What you will do: Set down exactly, from the records below, the line with "Gottschalk, P. (2004)." through the line with "Hirschman, E. C., &", and nothing else.

Dataset:
------------------------------------------------

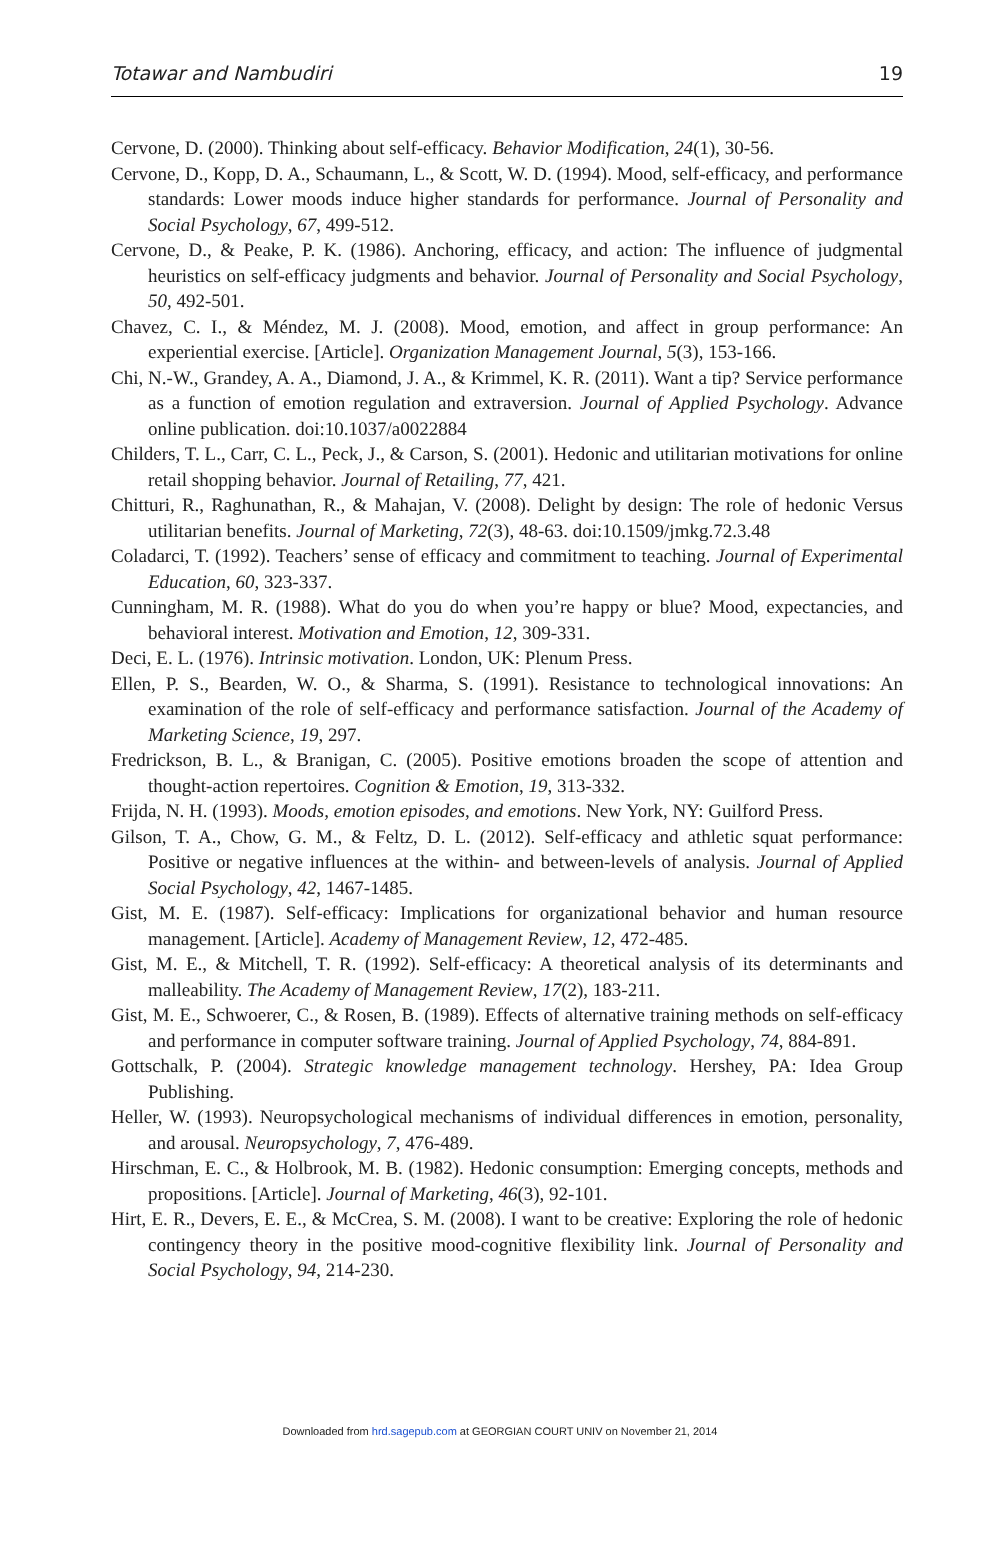Totawar and Nambudiri 19
Cervone, D. (2000). Thinking about self-efficacy. Behavior Modification, 24(1), 30-56.
Cervone, D., Kopp, D. A., Schaumann, L., & Scott, W. D. (1994). Mood, self-efficacy, and performance standards: Lower moods induce higher standards for performance. Journal of Personality and Social Psychology, 67, 499-512.
Cervone, D., & Peake, P. K. (1986). Anchoring, efficacy, and action: The influence of judgmental heuristics on self-efficacy judgments and behavior. Journal of Personality and Social Psychology, 50, 492-501.
Chavez, C. I., & Méndez, M. J. (2008). Mood, emotion, and affect in group performance: An experiential exercise. [Article]. Organization Management Journal, 5(3), 153-166.
Chi, N.-W., Grandey, A. A., Diamond, J. A., & Krimmel, K. R. (2011). Want a tip? Service performance as a function of emotion regulation and extraversion. Journal of Applied Psychology. Advance online publication. doi:10.1037/a0022884
Childers, T. L., Carr, C. L., Peck, J., & Carson, S. (2001). Hedonic and utilitarian motivations for online retail shopping behavior. Journal of Retailing, 77, 421.
Chitturi, R., Raghunathan, R., & Mahajan, V. (2008). Delight by design: The role of hedonic Versus utilitarian benefits. Journal of Marketing, 72(3), 48-63. doi:10.1509/jmkg.72.3.48
Coladarci, T. (1992). Teachers’ sense of efficacy and commitment to teaching. Journal of Experimental Education, 60, 323-337.
Cunningham, M. R. (1988). What do you do when you’re happy or blue? Mood, expectancies, and behavioral interest. Motivation and Emotion, 12, 309-331.
Deci, E. L. (1976). Intrinsic motivation. London, UK: Plenum Press.
Ellen, P. S., Bearden, W. O., & Sharma, S. (1991). Resistance to technological innovations: An examination of the role of self-efficacy and performance satisfaction. Journal of the Academy of Marketing Science, 19, 297.
Fredrickson, B. L., & Branigan, C. (2005). Positive emotions broaden the scope of attention and thought-action repertoires. Cognition & Emotion, 19, 313-332.
Frijda, N. H. (1993). Moods, emotion episodes, and emotions. New York, NY: Guilford Press.
Gilson, T. A., Chow, G. M., & Feltz, D. L. (2012). Self-efficacy and athletic squat performance: Positive or negative influences at the within- and between-levels of analysis. Journal of Applied Social Psychology, 42, 1467-1485.
Gist, M. E. (1987). Self-efficacy: Implications for organizational behavior and human resource management. [Article]. Academy of Management Review, 12, 472-485.
Gist, M. E., & Mitchell, T. R. (1992). Self-efficacy: A theoretical analysis of its determinants and malleability. The Academy of Management Review, 17(2), 183-211.
Gist, M. E., Schwoerer, C., & Rosen, B. (1989). Effects of alternative training methods on self-efficacy and performance in computer software training. Journal of Applied Psychology, 74, 884-891.
Gottschalk, P. (2004). Strategic knowledge management technology. Hershey, PA: Idea Group Publishing.
Heller, W. (1993). Neuropsychological mechanisms of individual differences in emotion, personality, and arousal. Neuropsychology, 7, 476-489.
Hirschman, E. C., & Holbrook, M. B. (1982). Hedonic consumption: Emerging concepts, methods and propositions. [Article]. Journal of Marketing, 46(3), 92-101.
Hirt, E. R., Devers, E. E., & McCrea, S. M. (2008). I want to be creative: Exploring the role of hedonic contingency theory in the positive mood-cognitive flexibility link. Journal of Personality and Social Psychology, 94, 214-230.
Downloaded from hrd.sagepub.com at GEORGIAN COURT UNIV on November 21, 2014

------------------------------------------------

Solution to this task:
Gottschalk, P. (2004). Strategic knowledge management technology. Hershey, PA: Idea Group Publishing.
Heller, W. (1993). Neuropsychological mechanisms of individual differences in emotion, personality, and arousal. Neuropsychology, 7, 476-489.
Hirschman, E. C., & Holbrook, M. B. (1982). Hedonic consumption: Emerging concepts, methods and propositions. [Article]. Journal of Marketing, 46(3), 92-101.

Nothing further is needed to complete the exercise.